# Arcor DSL: Homepage incl.?



## Hellie (7. Februar 2005)

Nach rund zwei Jahren Halb-Breitband mit der Telekom zu DSL1000-Preis haben wir uns entschieden, zu Arcor zu wechseln, incl ISDN, Telefonflat und DSL-Flat. Laut Arcor-"Verkäufer" und Homepage gehört zu diesem Tarif eine Homepage mit 500 MB Kapazität. Aber leider konnte er mir nicht sagen (und ich finde es auch selbst nicht), welche Konditionen noch dazugehören: eMail-Adressen, freier Traffic, .de-Domain?

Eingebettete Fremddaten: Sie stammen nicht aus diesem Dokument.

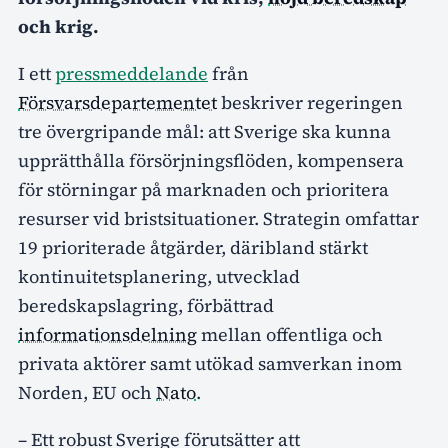
och krig.
I ett
pressmeddelande
från
Försvarsdepartementet
beskriver regeringen
tre övergripande mål: att Sverige ska kunna
upprätthålla försörjningsflöden, kompensera
för störningar på marknaden och prioritera
resurser vid bristsituationer. Strategin omfattar
19 prioriterade åtgärder, däribland stärkt
kontinuitetsplanering, utvecklad
beredskapslagring, förbättrad
informationsdelning
mellan offentliga och
privata aktörer samt utökad samverkan inom
Norden, EU och
Nato
.
– Ett robust Sverige förutsätter att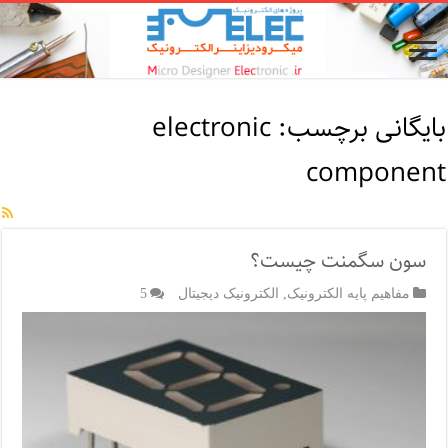
بایگانی برچسب:
electronic
component
سون سگمنت چیست؟
مفاهیم پایه الکترونیک
,
الکترونیک دیجیتال
5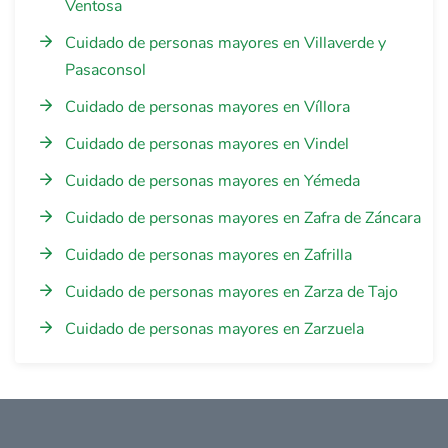
Ventosa
Cuidado de personas mayores en Villaverde y
Pasaconsol
Cuidado de personas mayores en Víllora
Cuidado de personas mayores en Vindel
Cuidado de personas mayores en Yémeda
Cuidado de personas mayores en Zafra de Záncara
Cuidado de personas mayores en Zafrilla
Cuidado de personas mayores en Zarza de Tajo
Cuidado de personas mayores en Zarzuela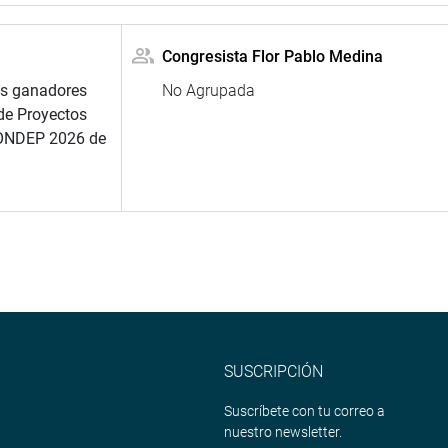
Congresista Flor Pablo Medina
es ganadores
No Agrupada
 de Proyectos
FONDEP 2026 de
SUSCRIPCIÓN
Suscríbete con tu correo a
nuestro newsletter.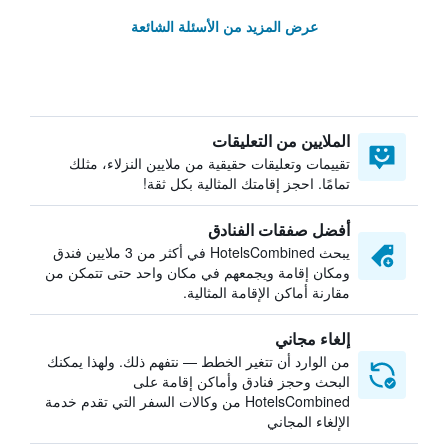
عرض المزيد من الأسئلة الشائعة
الملايين من التعليقات
تقييمات وتعليقات حقيقية من ملايين النزلاء، مثلك
تمامًا. احجز إقامتك المثالية بكل ثقة!
أفضل صفقات الفنادق
يبحث HotelsCombined في أكثر من 3 ملايين فندق
ومكان إقامة ويجمعهم في مكان واحد حتى تتمكن من
مقارنة أماكن الإقامة المثالية.
إلغاء مجاني
من الوارد أن تتغير الخطط — نتفهم ذلك. ولهذا يمكنك
البحث وحجز فنادق وأماكن إقامة على
HotelsCombined من وكالات السفر التي تقدم خدمة
الإلغاء المجاني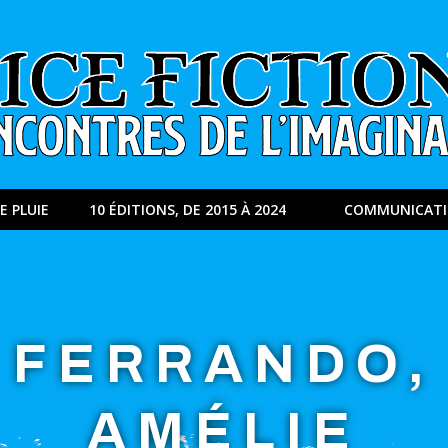
E PLUIE
10 ÉDITIONS, DE 2015 À 2024
COMMUNICAT
FERRANDO,
AMÉLIE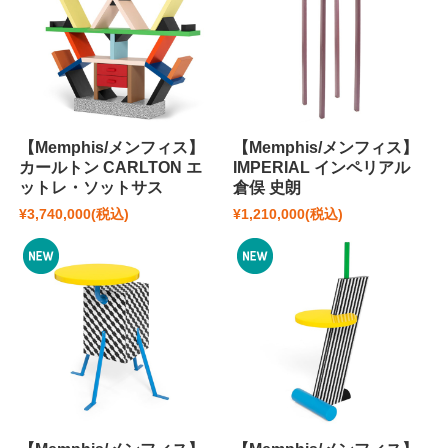
【Memphis/メンフィス】
【Memphis/メンフィス】
カールトン CARLTON エ
IMPERIAL インペリアル
ットレ・ソットサス
倉俣 史朗
¥3,740,000
(税込)
¥1,210,000
(税込)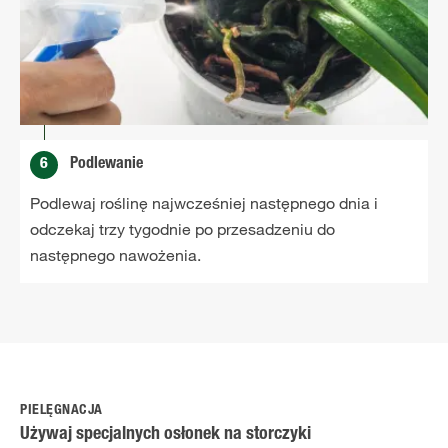
6
Podlewanie
Podlewaj roślinę najwcześniej następnego dnia i
odczekaj trzy tygodnie po przesadzeniu do
następnego nawożenia.
PIELĘGNACJA
Używaj specjalnych osłonek na storczyki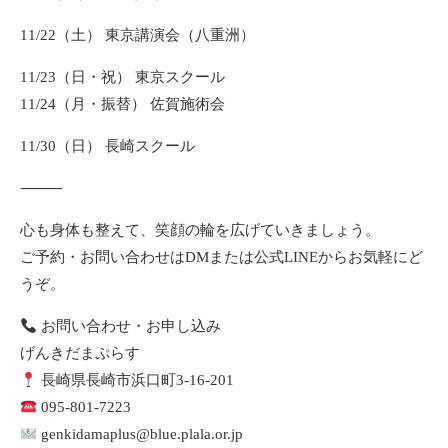
11/22（土） 東京講演会（八重洲）
11/23（日・祝） 東京スクール
11/24（月・振替） 佐賀施術会
11/30（日） 長崎スクール
⸻
心も身体も整えて、笑顔の輪を広げていきましょう。
ご予約・お問い合わせはDMまたは公式LINEからお気軽にど
うぞ。
お問い合わせ・お申し込み
げんきだまぷらす
長崎県長崎市浜口町3-16-201
095-801-7223
genkidamaplus@blue.plala.or.jp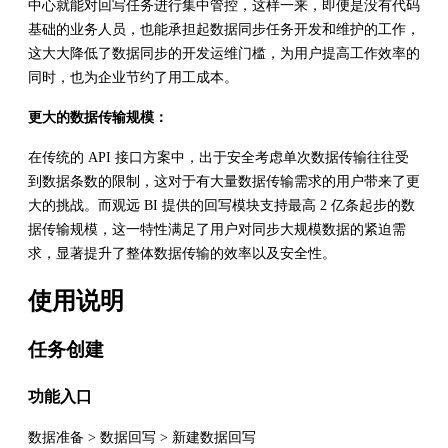
中心就能对回写任务进行集中管控，这样一来，即便是没有代码
基础的业务人员，也能承担起数据同步任务开发和维护的工作，
这大大降低了数据同步的开发运维门槛，为用户提高工作效率的
同时，也为企业节约了用工成本。
更大的数据传输规模：
在传统的 API 接口方案中，出于安全考虑单次数据传输往往受
到数据条数的限制，这对于有大量数据传输需求的用户带来了更
大的挑战。而观远 BI 提供的回写模块支持最高 2 亿条起步的数
据传输规模，这一特性满足了用户对同步大规模数据的紧迫需
求，显著提升了整体数据传输的效率以及安全性。
使用说明
任务创建
功能入口
数据准备 > 数据回写 > 新建数据回写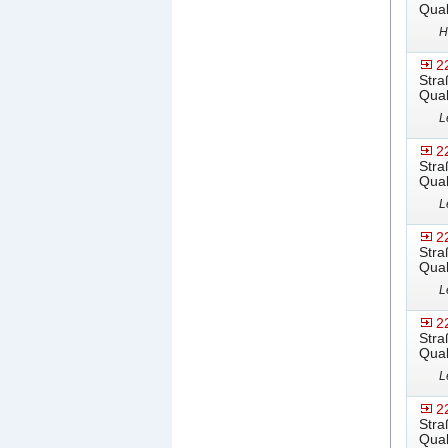
Qual
H
2
Stra
Qual
L
2
Stra
Qual
L
2
Stra
Qual
L
2
Stra
Qual
L
2
Stra
Qual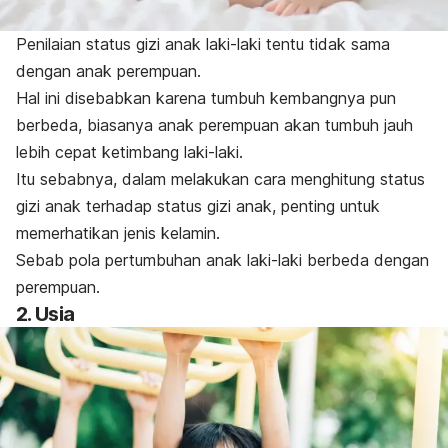
Penilaian status gizi anak laki-laki tentu tidak sama
dengan anak perempuan.
Hal ini disebabkan karena tumbuh kembangnya pun
berbeda, biasanya anak perempuan akan tumbuh jauh
lebih cepat ketimbang laki-laki.
Itu sebabnya, dalam melakukan cara menghitung status
gizi anak terhadap status gizi anak, penting untuk
memerhatikan jenis kelamin.
Sebab pola pertumbuhan anak laki-laki berbeda dengan
perempuan.
2. Usia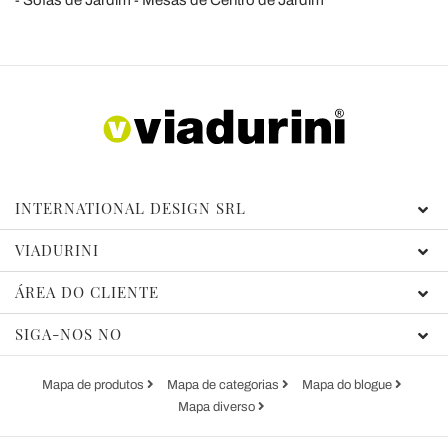
INTERNATIONAL DESIGN SRL
VIADURINI
ÁREA DO CLIENTE
SIGA-NOS NO
Mapa de produtos
Mapa de categorias
Mapa do blogue
Mapa diverso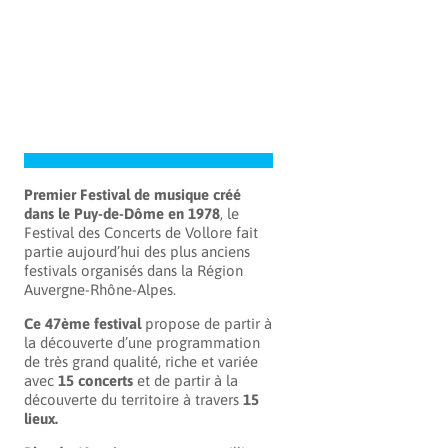
Premier Festival de musique créé
dans le Puy-de-Dôme en 1978
, le
Festival des Concerts de Vollore fait
partie aujourd’hui des plus anciens
festivals organisés dans la Région
Auvergne-Rhône-Alpes.
Ce 47ème festival
propose de partir à
la découverte d’une programmation
de très grand qualité, riche et variée
avec
15 concerts
et de partir à la
découverte du territoire à travers
15
lieux.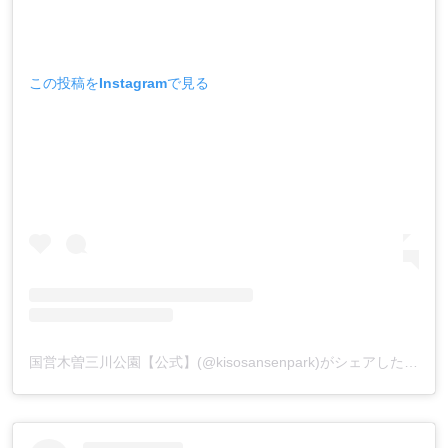
この投稿をInstagramで見る
国営木曽三川公園【公式】(@kisosansenpark)がシェアした投稿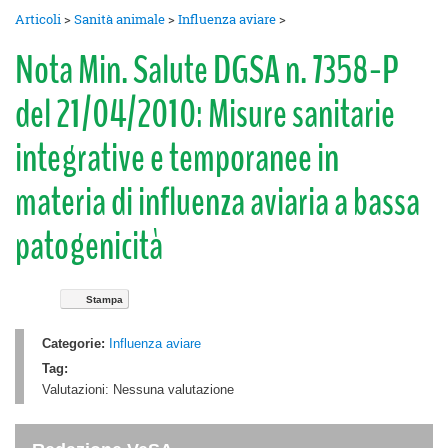
Articoli
>
Sanità animale
>
Influenza aviare
>
Nota Min. Salute DGSA n. 7358-P
del 21/04/2010: Misure sanitarie
integrative e temporanee in
materia di influenza aviaria a bassa
patogenicità
Stampa
Categorie:
Influenza aviare
Tag:
Valutazioni:
Nessuna valutazione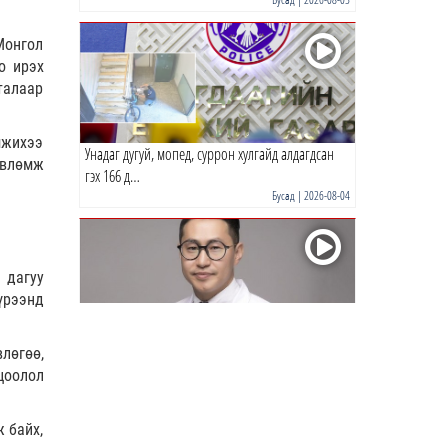
Монгол
0 |
14 цагийн өмнө
о ирэх
талаар
мжихээ
Унадаг дугуй, мопед, суррон хулгайд алдагдсан
өвлөмж
гэх 166 д…
Бусад
| 2026-08-04
 дагуу
үрээнд
Р.Энхтүвшин: Бага тунгаар хэрэглэсэн ч тархинд
лөгөө,
хүчтэй н…
цоолол
Бусад
| 2026-08-03
 байх,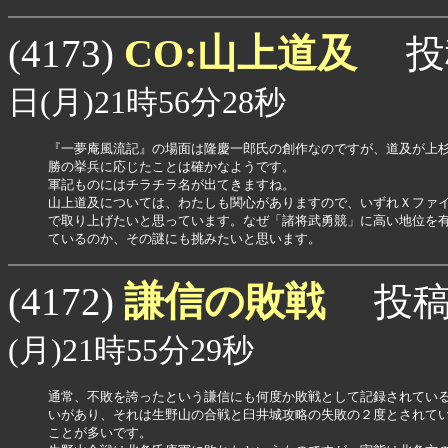
CO:山上道及
(4173)
投
日(月)21時56分28秒
『一夢庵風流記』の場面は隆慶一郎氏の創作なのですが、道及が上杉
勝の挙兵に応じたことは確かなようです。

軍記ものにはチラチラ名が出てきますね。

山上道及については、わたしも関心がありますので、いずれＸファイ
で取り上げたいと思っています。なぜ「諸将武勇競」に高い地位を有
謙信の敗戦
(4172)
投稿
(月)21時55分29秒
通常、不敗を誇ったという謙信にも何度か敗戦として記録されている
いがあり、それは生野山の合戦と臼井城攻略の失敗の２度とされてい
ことが多いです。
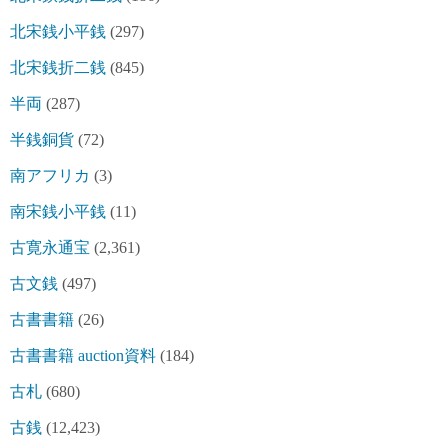
北宋銭小平銭
(297)
北宋銭折二銭
(845)
半両
(287)
半銭銅貨
(72)
南アフリカ
(3)
南宋銭小平銭
(11)
古寛永通宝
(2,361)
古文銭
(497)
古書書籍
(26)
古書書籍 auction資料
(184)
古札
(680)
古銭
(12,423)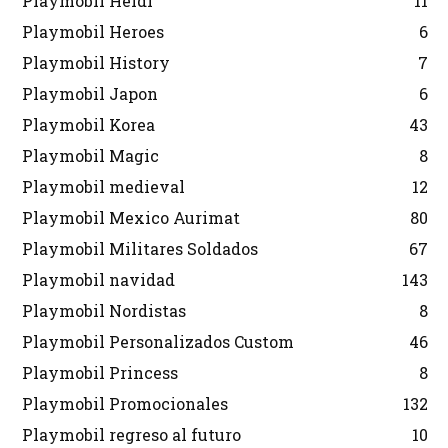
Playmobil Heidi
11
Playmobil Heroes
6
Playmobil History
7
Playmobil Japon
6
Playmobil Korea
43
Playmobil Magic
8
Playmobil medieval
12
Playmobil Mexico Aurimat
80
Playmobil Militares Soldados
67
Playmobil navidad
143
Playmobil Nordistas
8
Playmobil Personalizados Custom
46
Playmobil Princess
8
Playmobil Promocionales
132
Playmobil regreso al futuro
10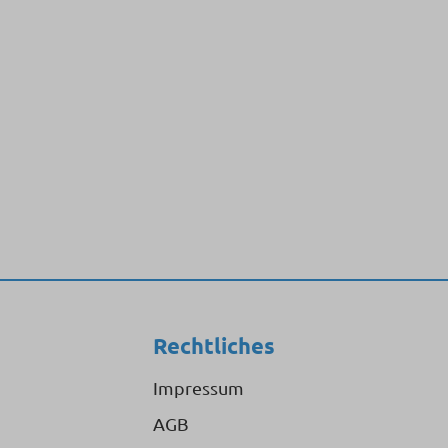
Rechtliches
Impressum
AGB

Kann mir da zufällig jemand weiterhelfen? Vielen Dank schon mal für alle Antworten!

lg Hellie


----------



## Henselmania (10. Februar 2005)

Hallo, 

bin auch Arcor- Kunde und mit deinem Kennwort und Namen kannst du dich hier 
einloggen und alles klar machen

http://www.arcor.de/mps/hp/hpindex.jsp 

Aber schau doch mal hier vorbei

http://www.arcor.de/pksc/home.jsp 

Dort steht alles was Arcor anbietet.


----------



## Hellie (10. Februar 2005)

Danke, auf der Seite bin ich schon rumgesurft. Nur leider bin ich noch nicht wirklich Kunde bei Arcor, kreple jetzt noch so 5 bis 6 Wochen mit der Telekom rum. Werde dann noch mal schauen, kann ja jetzt eh nichts mehr dran ändern, muss es halt auf mich zukommen lassen   

Auf jeden Fall vielen Dank für deine Antwort.

lg Hellie


----------